* _EXCERPT PROVIDED_
News

In the Spotlight: Oludunsin Arodudu

Jul 22, 2015

Dunsin is working at the Leibniz Centre for Agricultural Landscape Research (ZALF), Germany.

The topic of your research project is “Sustainability assessment of agro-bioenergy land use”. You’ve been working on it for about two years now – how is your work progressing? What do you plan to do/cover over the next 6 months?

Thank you very much. Work has been progressing somewhat fine, little hiccups here and there, but overall my progress on the work has been fairly good I would say. Over the next six months, I would be focusing on the concluding parts of my life cycle assessment indicator analysis and writing paper publications from them.

Why did this exact topic interest you?

My interest in this topic was fueled by two things. First, the close-end discussions on the futures of agricultural bioenergy, when in actual fact, it might be one of the most viable situations for energy poor communities around the world. This has inspired my assessment of the sustainability of agricultural bioenergy considering the impacts of locally and regionally relevant agronomic factors such as farm power types (tractor/man/animals); tillage methods (conventional/conservation/no-till); fertilizer sources (synthetic/animal manure/biogas digestates); irrigation techniques (rain-fed/surface/sprinkler/drip); seed-sowing options (native/GMO-genetically modified/hybrid seeds) etc.

* _PROBLEM TO WORK ON_
Could you carry on the interview with Oludunsin Arodudu from its last sentence? None of the items below have any connection to the interview with Oludunsin Arodudu.

Items in a dataset:

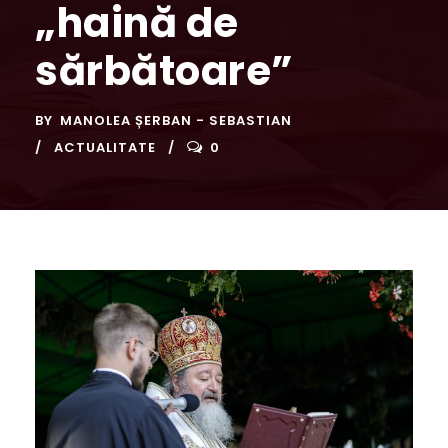
„haină de
sărbătoare”
BY
MANOLEA ȘERBAN - SEBASTIAN
ACTUALITATE
0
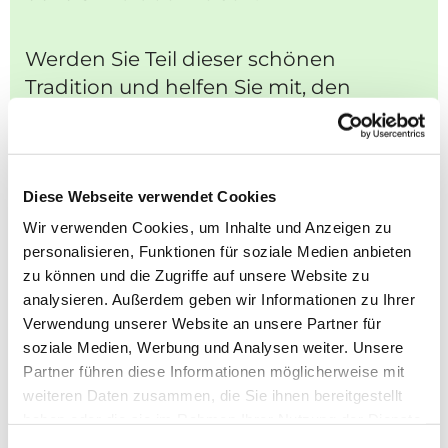
Werden Sie Teil dieser schönen
Tradition und helfen Sie mit, den
Rasdorfer Adventsweg noch attraktiver
zu gestalten.
Falls Sie lieber online spenden
Diese Webseite verwendet Cookies
möchten:
Wir verwenden Cookies, um Inhalte und Anzeigen zu
personalisieren, Funktionen für soziale Medien anbieten
zu können und die Zugriffe auf unsere Website zu
Online Spende
analysieren. Außerdem geben wir Informationen zu Ihrer
Verwendung unserer Website an unsere Partner für
soziale Medien, Werbung und Analysen weiter. Unsere
Partner führen diese Informationen möglicherweise mit
weiteren Daten zusammen, die Sie ihnen bereitgestellt
haben oder die sie im Rahmen Ihrer Nutzung der Dienste
gesammelt haben.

* _RESPONSE TO THE EXERCISE_
Second is the  need for sustainability assessment paradigms that do not only promote scaling from simple to complex in search of better understanding and solutions, but also finds ways of communicating solutions obtained from complex systems in ways simple enough for stakeholders to follow. This facilitated my exploration of relevant land use assessment frameworks like ecosystem services (ESS) and land use functions (LUF) frameworks; as well as relevant life cycle assessment (LCA) frameworks e.g.energy return on energy invested (EROEI), human appropriation of net primary production (HANPP), resource footprint (RF), greenhouse gas (GHG) balance frameworks etc. Also, methodological pathways for combining them was also researched into, so that no elements of sustainability (space, time, stakeholder and impact) and/or corresponding sustainability question  (where, when, who and what) is left out within the context of assessing the sustainability of the agro-bioenergy land use as a whole.

What would you like to do after the CASTLE project has finished?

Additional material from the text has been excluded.